--- SELECTED EXCERPT ---

Back in 1992 Berlin, Chip and Sid are on their way to visit Hiero in Poland. As they pass the remains of the old Berlin Wall, Chip apologizes again for what he said, and Sid tells him, “you got to make it right” (193). At the airport Sid learns that Chip hasn’t told Hiero that they’re coming; he wonders how Hiero will respond to his arrival, perhaps angrily.

Upon arriving in Stettin, Poland, they catch a ride on an old Soviet transport bus. The route leads out of the city into the countryside, and the other passengers get off one by one. Sid and Chip reminisce about their boyhood days in Baltimore, including Chip’s first performance on stage.

Back then, 13-year-old Sid followed Chip into a club owned by Panther Brownstone. Chip and Brownstone performed a set together, to tremendous applause. Sid, meanwhile, felt that he had “found what [his] life was meant for” in the club’s laidback atmosphere (201). Brownstone offered Chip a regular gig in the club, until he discovered that Chip was too young to perform there legally. However, he called over two young ladies, telling them to “take care of” Sid and Chip (203).

Hoping to impress the women, Sid bought drinks. Just as he was returning to the table, however, one of them led him into a back room. She kissed him and, almost before he realized what was happening, performed oral sex. Shocked, Sid asked if she was a whore and, offended, she told him to pay. He ran away, then doubled back to find Chip, who was mildly injured in his parallel flight. They laughed it off.

On the bus, Sid and Chip wonder why Hiero chose to settle in Poland. Sid also considers certain revelations from the documentary about Hiero, including the fact that his father was a Senegalese soldier working for the French government, not a high-ranking Cameroonian, as he liked to tell people.

They stop to eat. Sid and Chip are now the only remaining passengers. On an impulse, Sid returns to the bus, then finds and reads Hiero’s letter to Chip. He realizes that Hiero only asked for Chip to visit, not mentioning him at all. Upset, Sid confronts Chip, who insists that Hiero will be happy to see him. Sid is not so sure.

Part 4 Analysis

Sid and Chip’s journey takes on symbolic significance as they pass relics of the old days that are now all but unrecognizable, including remains of the wall that once separated communist East Berlin from capitalist West Berlin from 1961 until it was demolished in 1989; the intervening years have changed the city, just as each of them has changed. Later, a long bus ride that takes them deep into rural Poland reveals to them a people—and a country—scarred by a difficult past: After mounting a decrepit bus of Soviet manufacture, Sid and Chip perceive “others huddled in the chill with us, pale and grim and avoiding eye contact. […] Their faces blurred and indistinct” (197).

Sid and Chip’s parallel trip down memory lane adds meaningful nuance to both characters. Out of the blue, Chip decides that Hiero must have named “Half-Blood Blues” with reference to Delilah, suggesting the song to be as much a love song as a political message. Sid and Chip’s ensuing recollection of their first brush with the so-called “jazz life” conflates their then-burgeoning musicality with the discovery of newfound sexual appetites, which serves as a metaphor for their love of jazz. Chip’s decision to devote his life to jazz, as well as Sid’s determination to ensure his prospects as a jazz musician, whatever the cost, make more sense in this light.

Edugyan continues to gradually reveal more about Hiero, as Sid processes the information presented in the documentary, including an account of Hiero’s parentage that contradicts the one he received from Hiero. Although Sid assumes that Hiero knowingly lied about his father, it’s possible that he was simply repeating information given to him by his mother or others, who wanted to avoid admitting his father to be a Senegalese soldier, as such unions were heavily frowned upon.

--- DATASET EXTRACT ---

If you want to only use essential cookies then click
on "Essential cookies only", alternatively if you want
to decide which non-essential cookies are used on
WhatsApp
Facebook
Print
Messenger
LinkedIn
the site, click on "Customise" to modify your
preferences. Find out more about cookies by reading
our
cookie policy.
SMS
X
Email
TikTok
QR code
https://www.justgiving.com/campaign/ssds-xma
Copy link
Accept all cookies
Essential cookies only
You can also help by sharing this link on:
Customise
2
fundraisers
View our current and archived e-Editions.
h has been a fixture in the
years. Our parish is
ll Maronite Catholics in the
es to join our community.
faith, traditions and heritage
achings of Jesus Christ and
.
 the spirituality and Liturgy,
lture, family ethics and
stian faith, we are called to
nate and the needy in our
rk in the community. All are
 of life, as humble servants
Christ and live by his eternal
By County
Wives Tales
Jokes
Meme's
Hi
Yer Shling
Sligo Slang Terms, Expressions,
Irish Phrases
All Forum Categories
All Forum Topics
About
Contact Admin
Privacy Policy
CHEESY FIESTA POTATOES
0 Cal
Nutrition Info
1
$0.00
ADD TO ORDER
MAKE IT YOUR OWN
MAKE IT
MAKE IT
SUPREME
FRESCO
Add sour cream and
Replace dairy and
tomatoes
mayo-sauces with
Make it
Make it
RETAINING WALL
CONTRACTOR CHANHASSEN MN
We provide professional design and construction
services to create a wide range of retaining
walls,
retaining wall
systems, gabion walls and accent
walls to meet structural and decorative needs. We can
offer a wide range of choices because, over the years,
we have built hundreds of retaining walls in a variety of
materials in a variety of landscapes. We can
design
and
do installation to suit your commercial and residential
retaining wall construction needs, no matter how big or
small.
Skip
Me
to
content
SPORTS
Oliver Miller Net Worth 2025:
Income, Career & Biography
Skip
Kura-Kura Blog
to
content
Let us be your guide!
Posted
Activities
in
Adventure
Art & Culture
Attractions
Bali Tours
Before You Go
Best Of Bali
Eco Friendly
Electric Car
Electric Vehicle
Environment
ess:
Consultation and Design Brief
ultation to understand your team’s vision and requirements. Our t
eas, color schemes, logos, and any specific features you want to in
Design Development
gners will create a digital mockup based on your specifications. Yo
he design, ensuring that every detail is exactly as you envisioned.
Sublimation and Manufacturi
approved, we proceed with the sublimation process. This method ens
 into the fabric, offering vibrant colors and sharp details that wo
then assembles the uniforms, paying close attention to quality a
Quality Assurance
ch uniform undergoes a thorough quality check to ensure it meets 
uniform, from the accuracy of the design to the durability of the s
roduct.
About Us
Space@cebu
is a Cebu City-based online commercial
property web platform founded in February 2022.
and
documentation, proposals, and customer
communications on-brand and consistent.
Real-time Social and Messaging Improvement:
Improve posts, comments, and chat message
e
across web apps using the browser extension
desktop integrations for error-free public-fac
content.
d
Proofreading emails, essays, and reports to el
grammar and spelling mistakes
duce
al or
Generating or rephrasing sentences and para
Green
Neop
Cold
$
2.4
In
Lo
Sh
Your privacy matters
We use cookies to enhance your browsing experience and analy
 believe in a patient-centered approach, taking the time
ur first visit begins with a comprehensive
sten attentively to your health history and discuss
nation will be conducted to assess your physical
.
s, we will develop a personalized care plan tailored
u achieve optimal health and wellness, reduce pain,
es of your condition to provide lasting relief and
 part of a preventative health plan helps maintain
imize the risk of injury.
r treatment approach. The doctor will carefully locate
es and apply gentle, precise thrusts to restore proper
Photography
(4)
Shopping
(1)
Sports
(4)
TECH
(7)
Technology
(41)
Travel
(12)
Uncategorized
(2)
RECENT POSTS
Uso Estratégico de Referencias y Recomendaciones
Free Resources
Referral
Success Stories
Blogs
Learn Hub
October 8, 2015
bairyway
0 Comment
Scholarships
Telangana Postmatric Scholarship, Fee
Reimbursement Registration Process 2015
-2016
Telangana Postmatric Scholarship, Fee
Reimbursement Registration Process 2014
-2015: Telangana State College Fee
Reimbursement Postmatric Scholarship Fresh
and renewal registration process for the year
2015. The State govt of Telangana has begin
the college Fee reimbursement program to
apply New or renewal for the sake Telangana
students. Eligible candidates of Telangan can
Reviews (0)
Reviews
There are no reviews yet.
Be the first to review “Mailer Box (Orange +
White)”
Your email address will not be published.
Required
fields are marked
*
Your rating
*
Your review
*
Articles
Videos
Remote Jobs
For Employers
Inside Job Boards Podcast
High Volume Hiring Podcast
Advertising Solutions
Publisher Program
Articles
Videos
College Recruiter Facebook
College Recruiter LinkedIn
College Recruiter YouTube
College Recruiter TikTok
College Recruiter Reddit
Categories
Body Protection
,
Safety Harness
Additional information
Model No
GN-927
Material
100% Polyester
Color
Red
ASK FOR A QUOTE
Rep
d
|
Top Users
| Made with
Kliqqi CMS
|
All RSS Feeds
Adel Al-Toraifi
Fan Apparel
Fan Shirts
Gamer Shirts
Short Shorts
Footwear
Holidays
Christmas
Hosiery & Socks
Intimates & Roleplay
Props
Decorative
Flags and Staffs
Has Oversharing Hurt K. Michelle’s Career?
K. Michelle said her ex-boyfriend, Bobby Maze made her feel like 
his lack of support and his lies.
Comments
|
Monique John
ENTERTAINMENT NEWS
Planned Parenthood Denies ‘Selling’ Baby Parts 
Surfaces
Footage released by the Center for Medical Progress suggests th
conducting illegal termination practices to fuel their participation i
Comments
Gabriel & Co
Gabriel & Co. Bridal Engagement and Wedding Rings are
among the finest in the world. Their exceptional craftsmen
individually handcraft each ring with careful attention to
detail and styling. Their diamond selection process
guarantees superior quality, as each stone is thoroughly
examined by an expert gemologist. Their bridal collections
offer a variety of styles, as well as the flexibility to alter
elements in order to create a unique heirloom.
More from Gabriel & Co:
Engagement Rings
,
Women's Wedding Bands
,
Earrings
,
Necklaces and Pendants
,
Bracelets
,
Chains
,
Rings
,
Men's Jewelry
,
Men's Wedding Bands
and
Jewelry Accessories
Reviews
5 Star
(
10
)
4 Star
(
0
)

---

> [WHAT IS BEING ASKED] Please revise the summary, everything from "They stop to" down to "not so sure.", putting "riders" in place of "passengers". You won't need the rows for this.

> [EXERCISE ANSWER]
They stop to eat. Sid and Chip are now the only remaining riders. On an impulse, Sid returns to the bus, then finds and reads Hiero’s letter to Chip. He realizes that Hiero only asked for Chip to visit, not mentioning him at all. Upset, Sid confronts Chip, who insists that Hiero will be happy to see him. Sid is not so sure.